4 Application in Industry

This reference model was the base for 13 workshops and 3 specific implementation projects of the aspects of the model in industrial companies between June 2016 and December 2018. The companies range from CHF 50 Mio up to CHF 2’000 Mio turnover. The majority of the companies are privately owned, two companies are listed on the stock market. The participants of the workshops have been the Top Management of the companies.

The findings on these projects can be summarized as follows:

  • In particular, the model has proven to be helpful to explain the value of PLM and integrated information flows on C-level. This is a major accomplishment in light of the difficulties aligning all different aspects and complexity that digitalization brings to the industrial companies.

  • The model seems to be capable to represent and align the views of the different organizational functions (product management, design disciplines, manufacturing, sales or service management).

  • The complexity of the model and the generic terms for definition and instantiation is rather high. Often in workshops, definition and instantiation were replaced by “design phase” and “the factory”. While this clearly is a simplification of the original intention, it still helps the understanding.

  • Interesting discussions resulted with several engineer-to-order (ETO) companies. It is agreed that the design effort of ETO is part of the instantiation.

  • Since design effort only scales on the definition side more focus must be spent on the definition of ETO products. This finding resulted in the “ETO-corner” shown in Fig. 2.

  • During usage phase, change management of the instances does matter for services, but also affects the generalization of knowledge, particularly on long living product instances.

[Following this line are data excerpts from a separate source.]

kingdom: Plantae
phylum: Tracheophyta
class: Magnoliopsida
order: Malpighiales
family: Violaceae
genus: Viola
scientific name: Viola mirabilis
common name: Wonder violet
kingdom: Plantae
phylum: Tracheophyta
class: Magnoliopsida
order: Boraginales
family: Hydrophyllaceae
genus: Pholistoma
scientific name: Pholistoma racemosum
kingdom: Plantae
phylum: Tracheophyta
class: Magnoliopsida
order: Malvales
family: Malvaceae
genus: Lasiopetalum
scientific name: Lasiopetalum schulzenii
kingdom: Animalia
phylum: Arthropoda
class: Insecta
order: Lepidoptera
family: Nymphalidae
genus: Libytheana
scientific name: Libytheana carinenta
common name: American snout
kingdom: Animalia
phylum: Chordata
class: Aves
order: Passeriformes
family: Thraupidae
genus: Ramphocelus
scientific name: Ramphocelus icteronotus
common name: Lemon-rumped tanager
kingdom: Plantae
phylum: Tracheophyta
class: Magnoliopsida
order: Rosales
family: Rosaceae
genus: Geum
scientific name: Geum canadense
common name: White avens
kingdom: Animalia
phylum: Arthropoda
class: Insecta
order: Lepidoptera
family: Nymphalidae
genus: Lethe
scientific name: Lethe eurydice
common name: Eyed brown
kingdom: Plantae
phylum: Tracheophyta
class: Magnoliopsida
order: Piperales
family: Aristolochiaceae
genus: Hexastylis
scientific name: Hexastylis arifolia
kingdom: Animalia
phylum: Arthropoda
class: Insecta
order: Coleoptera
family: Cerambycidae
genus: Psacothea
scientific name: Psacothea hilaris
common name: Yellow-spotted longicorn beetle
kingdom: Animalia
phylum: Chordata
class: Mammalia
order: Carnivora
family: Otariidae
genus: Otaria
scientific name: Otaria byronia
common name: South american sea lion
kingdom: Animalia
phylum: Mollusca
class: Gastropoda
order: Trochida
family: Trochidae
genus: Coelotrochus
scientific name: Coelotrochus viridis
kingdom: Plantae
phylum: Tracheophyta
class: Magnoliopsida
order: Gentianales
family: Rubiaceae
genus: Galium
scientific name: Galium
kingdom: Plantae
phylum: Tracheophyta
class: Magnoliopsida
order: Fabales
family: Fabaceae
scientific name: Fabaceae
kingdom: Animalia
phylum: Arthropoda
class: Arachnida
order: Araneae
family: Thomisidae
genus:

  • Digitization of products (smart, connected products and new digital services) heavily relay on the provided quality of definition and instantiation data. PLM initiatives are no longer pushed by engineering departments but rather pulled by service or even new business model initiatives.

This model has been proven as the base for many digitalization strategies:

  • The understanding of the importance of the definition phase as the base for the implementation of digital services in the usage phase is widely shared and owned by Top Management. This focus resulted often directly in an increase of budgets for this phase to drive the digital transformation.

  • The generalization phase has today an increasing importance through the focus on learning from collected data. This requires a structured process based on this model.

5 Conclusion and Outlook

The presented reference model results from the learnings of long term experience in PLM implementations and a series of projects to create smart, connected products, that focus on the usage phase. Digitization requires a holistic understanding on product data, how it is created, and how physical product instances are connected to the digital world. In that sense, the presented reference model was helpful to start the discussion and add “PLM thinking”, particular in the ideation phase of new product concepts or business models in a wide range of applications.

Feedback form industry as well as two mapping case studies that are currently in work indicate that the phases of definition, instantiation, and usage are well understood and can be easily mapped to the process landscape of a company. The generalization phase is discussed controversially and offers potential for further research. Generalization of data from many product instances starts to be a common strategy to develop new service products (e.g. predictive maintenance) or even new business models. Yet, only few understand generalization as a tool to better understand the behavior of a product, its users, and its environment in the market.

In academic education, the authors use the reference model to give courses a structure. It acts as a leitmotiv to put the various topics of PLM into context.